Challenge

This competition invites researchers from any field that can be applied to document analysis (e.g. natural language processing, data analysis, text data mining...) to challenge their method(s) for improving/denoising OCR-ed texts, on a testbed of more than 20 million characters. Given the noisy OCR of printed text from different sources and languages (English, French, German, Finish, Spanish, Dutch, Czech, Bulgarian, Slovak and Polish), the participants will be proposed to participate in two tasks, which can be performed independently. They will rely on different parts of the data set, to avoid the risk of any bias in their respective evaluation. It should additionally be noted that we will be able to compute separate scores for each language of the collection, allowing for the evaluation of language-specific approaches.

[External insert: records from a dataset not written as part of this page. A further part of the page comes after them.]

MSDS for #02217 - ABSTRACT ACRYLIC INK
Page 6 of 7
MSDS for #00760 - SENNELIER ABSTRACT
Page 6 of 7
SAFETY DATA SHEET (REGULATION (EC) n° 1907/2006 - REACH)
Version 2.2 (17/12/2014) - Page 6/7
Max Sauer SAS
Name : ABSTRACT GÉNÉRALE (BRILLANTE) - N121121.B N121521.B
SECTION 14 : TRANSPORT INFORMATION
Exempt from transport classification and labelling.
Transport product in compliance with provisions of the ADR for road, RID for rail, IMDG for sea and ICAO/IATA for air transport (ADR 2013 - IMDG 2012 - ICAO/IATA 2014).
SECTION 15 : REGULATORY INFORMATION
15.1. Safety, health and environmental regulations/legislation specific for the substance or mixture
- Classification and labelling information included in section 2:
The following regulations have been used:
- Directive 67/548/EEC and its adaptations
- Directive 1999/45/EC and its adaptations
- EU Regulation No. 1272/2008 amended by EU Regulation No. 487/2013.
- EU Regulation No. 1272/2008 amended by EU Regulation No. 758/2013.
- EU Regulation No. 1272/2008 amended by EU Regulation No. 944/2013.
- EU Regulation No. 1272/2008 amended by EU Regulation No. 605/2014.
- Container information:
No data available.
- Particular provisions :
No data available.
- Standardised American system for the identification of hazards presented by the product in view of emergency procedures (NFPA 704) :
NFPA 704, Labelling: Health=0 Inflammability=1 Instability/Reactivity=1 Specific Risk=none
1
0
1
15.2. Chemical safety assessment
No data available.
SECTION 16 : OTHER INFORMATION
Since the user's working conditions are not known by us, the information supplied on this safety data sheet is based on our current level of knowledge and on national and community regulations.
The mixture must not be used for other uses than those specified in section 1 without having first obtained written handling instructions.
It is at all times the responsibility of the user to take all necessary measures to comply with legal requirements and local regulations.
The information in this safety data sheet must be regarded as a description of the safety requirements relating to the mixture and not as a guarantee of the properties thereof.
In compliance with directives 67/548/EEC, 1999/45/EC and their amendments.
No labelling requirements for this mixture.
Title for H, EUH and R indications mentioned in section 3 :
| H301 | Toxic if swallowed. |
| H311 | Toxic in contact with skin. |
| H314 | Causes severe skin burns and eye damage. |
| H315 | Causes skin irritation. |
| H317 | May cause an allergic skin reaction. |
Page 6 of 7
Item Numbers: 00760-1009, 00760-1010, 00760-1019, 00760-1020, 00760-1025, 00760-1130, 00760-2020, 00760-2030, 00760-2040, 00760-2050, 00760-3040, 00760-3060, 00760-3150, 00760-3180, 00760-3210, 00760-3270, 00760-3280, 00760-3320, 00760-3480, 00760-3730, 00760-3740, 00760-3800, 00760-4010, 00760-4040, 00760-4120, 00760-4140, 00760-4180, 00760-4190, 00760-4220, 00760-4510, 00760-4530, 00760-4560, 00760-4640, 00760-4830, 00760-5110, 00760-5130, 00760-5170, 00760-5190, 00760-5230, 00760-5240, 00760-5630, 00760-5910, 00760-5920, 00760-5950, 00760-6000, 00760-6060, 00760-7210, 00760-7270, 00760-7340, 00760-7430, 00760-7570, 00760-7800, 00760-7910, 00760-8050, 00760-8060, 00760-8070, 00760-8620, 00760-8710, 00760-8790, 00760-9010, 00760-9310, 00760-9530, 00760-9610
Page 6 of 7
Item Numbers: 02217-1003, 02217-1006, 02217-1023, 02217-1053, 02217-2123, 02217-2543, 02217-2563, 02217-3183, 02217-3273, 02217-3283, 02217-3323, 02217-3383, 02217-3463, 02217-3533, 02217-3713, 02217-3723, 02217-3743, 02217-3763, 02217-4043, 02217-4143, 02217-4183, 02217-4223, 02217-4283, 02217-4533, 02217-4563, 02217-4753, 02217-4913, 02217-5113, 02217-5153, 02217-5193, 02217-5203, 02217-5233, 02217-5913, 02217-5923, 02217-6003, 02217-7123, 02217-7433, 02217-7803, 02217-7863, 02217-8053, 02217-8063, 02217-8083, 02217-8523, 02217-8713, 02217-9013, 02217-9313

Task 1 - Detection of OCR errors

Given the raw OCR-ed text, the participants are asked to provide the position and also the length of the suspected errors. The length information is non-trivial; although it is often recovered based on word boundaries, it could vary on some occasions (e.g. wrongly OCR-ed separators such as spaces, hyphens or line breaks).

Task 2 - Correction of OCR errors

Given the OCR errors in their context, the participants are asked to provide, for each error, either a) only one correction or b) a ranked list of candidates for correction. Providing multiple candidates enables the evaluation of semi-automated techniques. We will thus take into account and evaluate 2 families of systems:

  1. "Fully-automated" systems, meant for the comparative evaluation of fully automatic OCR correction tools, where we only take into account one correction candidate;
  2. "Semi-automated" systems, meant for the comparative evaluation of human-assisted correction tools, where a person typically picks the right correction within a list of system-generated candidate corrections (in that case, the higher-ranked the right correction, the better the system).